During his time on the Board and as President, global education was beginning to take greater strides, thanks to support from the Academy. Given his passion for humanitarian service, Dr. Netterville sought to add more global education opportunities at the Annual Meeting and encouraged physicians from around the world to attend, particularly those in low- to middle-resource countries. He also helped to create non-physical methods of engagement, such as targeted podcasts.

In addition to the Distinguished Award for Humanitarian Service, Dr. Netterville has received numerous honors throughout his career, including the 2009 AAO-HNS Board of Governors Practitioner Excellence Award, the 2009 Outstanding Alumnus Award from the University of Tennessee Health Science Center College of Medicine; the 2012 Joseph H. Ogura, MD, Lecturer from the Triological Society; the 2013 deRoaldes Fund & Award from the American Laryngological Association; the Candle Award for Teaching and Mentoring from the Vanderbilt University School of Medicine; and the 2010 5-Star Patient Satisfaction Award for Overall Quality of Doctor Care from Professional Research Consultants. He has been an honored guest and medical consultant in countries around the world, including Australia, Chile, Cyprus, Egypt, Italy, Mexico, Oman, Saudi Arabia, South Africa, Spain, Sweden, Taiwan, Thailand, and Turkey.

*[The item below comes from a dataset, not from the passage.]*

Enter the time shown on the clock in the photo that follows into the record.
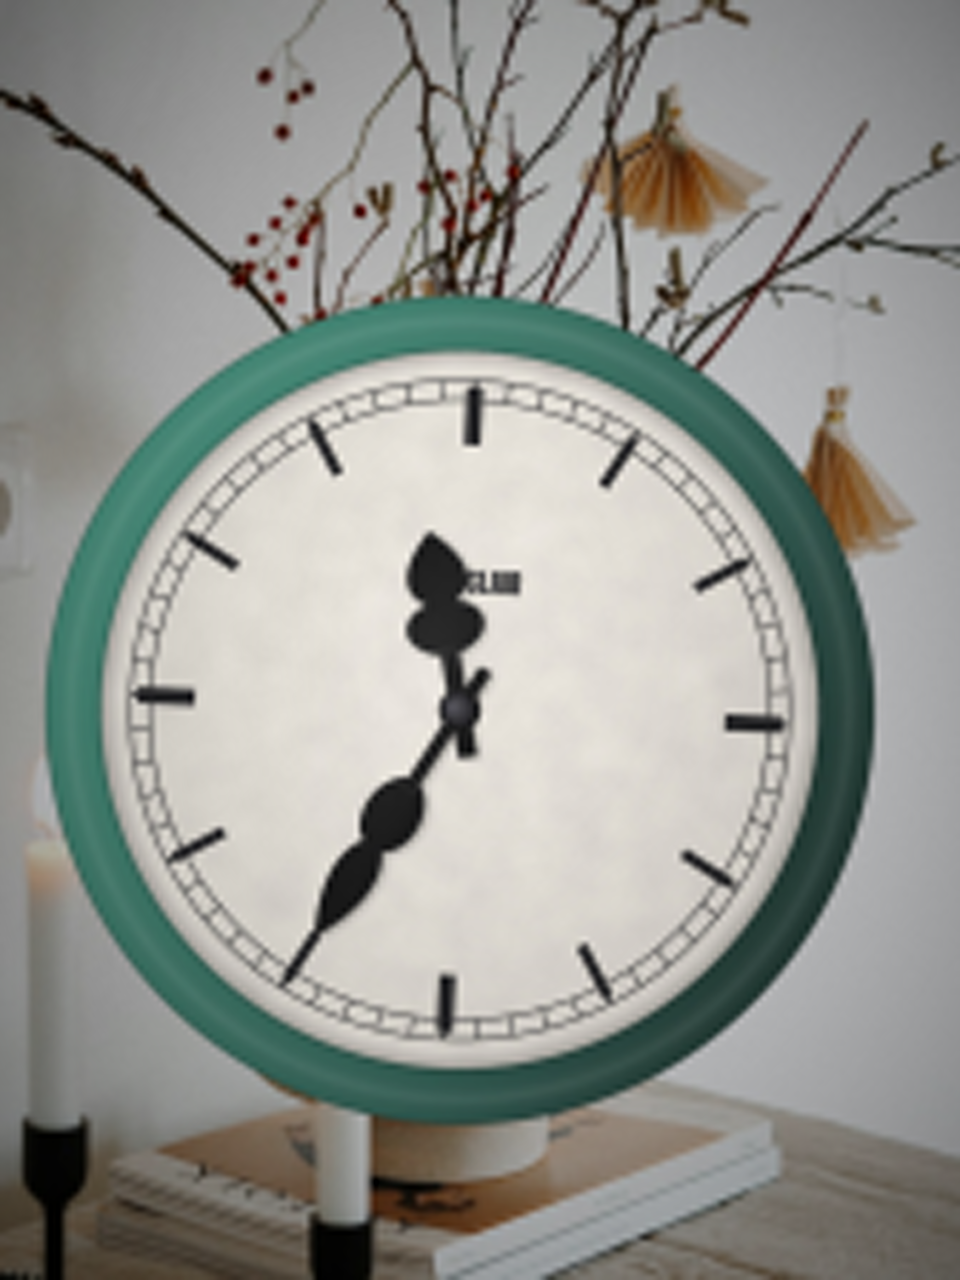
11:35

“It has been a privilege to participate in various aspects of our Academy’s leadership, education programs, and education outreach. My involvement in the Academy has opened so many doors of opportunity for me that I could not have accessed on my own. As a direct result of Academy meetings and activities, I have developed many deep relationships that have truly blessed my life. When I retire someday, I would like to take my wife, Mitzie, who has put up with me for 43 years, pack up a camper, and travel around the country to share a cup of coffee with so many dear friends and colleagues whom I have come to know and love. I value the time we are able to spend together, safely, sharing our experiences and respect for each other.”